Swap "20-minute" for "30-minute" in the text about the Human Library, and write out the part that begins at the words "A Human Library consists" and stops after "Human Library site.".

## Document segment
= = = =

Founded in 2001 in Denmark to promote human rights and social cohesion, a Human Library emphasizes empathy as a tool to create greater understanding between people, and provides an intentional space where people learn more about each other and work through stereotypes and discrimination present in their community in order to ultimately forge new connections between people.
A Human Library consists of “books” that are human. Each of these books volunteer to take part in the library and share their story. Like a regular library, the Human Library has a book jacket and description, and a “reader” can check out “books” on a topic that he/she/they may be interested in learning more about. For example, readers could learn about the experiences of NAU’s international students and faculty; individuals with disabilities; LGBTQIA people; and individuals who practice a particular religious faith. Readers who participate learn more about that person, their life and the challenges and stereotypes that they have overcome or presently face. Readers can check out books for a 20-minute period, during which time readers and books have a one-on-one conversation.
For more information about Human Libraries, check out the international Human Library site.
A person who volunteers to talk about their life story.

= = = =

## Dataset records
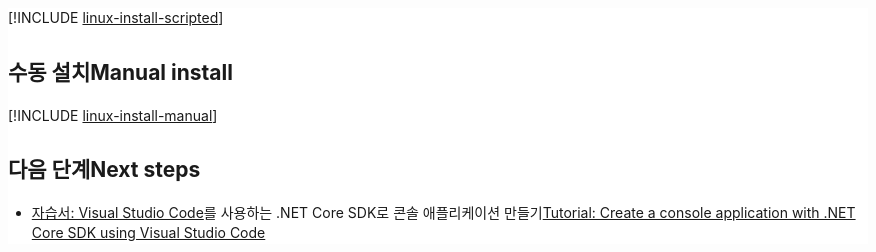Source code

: [!INCLUDE [linux-install-scripted](includes/linux-install-scripted.md)]

## <a name="manual-install"></a><span data-ttu-id="b178e-196">수동 설치</span><span class="sxs-lookup"><span data-stu-id="b178e-196">Manual install</span></span>

[!INCLUDE [linux-install-manual](includes/linux-install-manual.md)]

## <a name="next-steps"></a><span data-ttu-id="b178e-197">다음 단계</span><span class="sxs-lookup"><span data-stu-id="b178e-197">Next steps</span></span>

- <span data-ttu-id="b178e-198">[자습서: Visual Studio Code](../tutorials/with-visual-studio-code.md)를 사용하는 .NET Core SDK로 콘솔 애플리케이션 만들기</span><span class="sxs-lookup"><span data-stu-id="b178e-198">[Tutorial: Create a console application with .NET Core SDK using Visual Studio Code](../tutorials/with-visual-studio-code.md)</span></span>
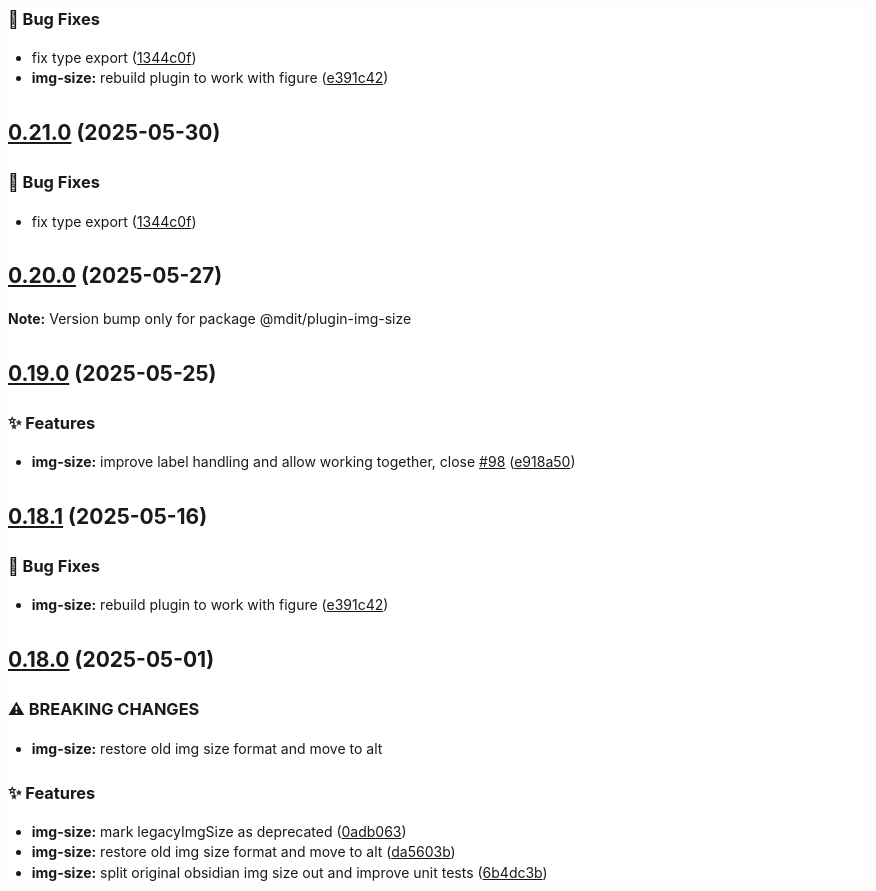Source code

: ### 🐛 Bug Fixes

- fix type export ([1344c0f](https://github.com/mdit-plugins/mdit-plugins/commit/1344c0f56e972434c8a666282f2381659a4f7d55))
- **img-size:** rebuild plugin to work with figure ([e391c42](https://github.com/mdit-plugins/mdit-plugins/commit/e391c42b42719310ba12a343391e61b7024505fa))

## [0.21.0](https://github.com/mdit-plugins/mdit-plugins/compare/v0.20.0...v0.21.0) (2025-05-30)

### 🐛 Bug Fixes

- fix type export ([1344c0f](https://github.com/mdit-plugins/mdit-plugins/commit/1344c0f56e972434c8a666282f2381659a4f7d55))

## [0.20.0](https://github.com/mdit-plugins/mdit-plugins/compare/v0.19.0...v0.20.0) (2025-05-27)

**Note:** Version bump only for package @mdit/plugin-img-size

## [0.19.0](https://github.com/mdit-plugins/mdit-plugins/compare/v0.18.1...v0.19.0) (2025-05-25)

### ✨ Features

- **img-size:** improve label handling and allow working together, close [#98](https://github.com/mdit-plugins/mdit-plugins/issues/98) ([e918a50](https://github.com/mdit-plugins/mdit-plugins/commit/e918a50f701c7b05e4ef929db15b29d2a5b1333e))

## [0.18.1](https://github.com/mdit-plugins/mdit-plugins/compare/v0.18.0...v0.18.1) (2025-05-16)

### 🐛 Bug Fixes

- **img-size:** rebuild plugin to work with figure ([e391c42](https://github.com/mdit-plugins/mdit-plugins/commit/e391c42b42719310ba12a343391e61b7024505fa))

## [0.18.0](https://github.com/mdit-plugins/mdit-plugins/compare/v0.17.0...v0.18.0) (2025-05-01)

### ⚠ BREAKING CHANGES

- **img-size:** restore old img size format and move to alt

### ✨ Features

- **img-size:** mark legacyImgSize as deprecated ([0adb063](https://github.com/mdit-plugins/mdit-plugins/commit/0adb0636220a90e2cb7f3bac10312782fcd3e711))
- **img-size:** restore old img size format and move to alt ([da5603b](https://github.com/mdit-plugins/mdit-plugins/commit/da5603b8bd5aa4739f0c6cd926a7f2fac15042a0))
- **img-size:** split original obsidian img size out and improve unit tests ([6b4dc3b](https://github.com/mdit-plugins/mdit-plugins/commit/6b4dc3b104242fd6de5c7d4f5fde0b2d909464b4))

= = = =

## Expected answer
A Human Library consists of “books” that are human. Each of these books volunteer to take part in the library and share their story. Like a regular library, the Human Library has a book jacket and description, and a “reader” can check out “books” on a topic that he/she/they may be interested in learning more about. For example, readers could learn about the experiences of NAU’s international students and faculty; individuals with disabilities; LGBTQIA people; and individuals who practice a particular religious faith. Readers who participate learn more about that person, their life and the challenges and stereotypes that they have overcome or presently face. Readers can check out books for a 30-minute period, during which time readers and books have a one-on-one conversation.
For more information about Human Libraries, check out the international Human Library site.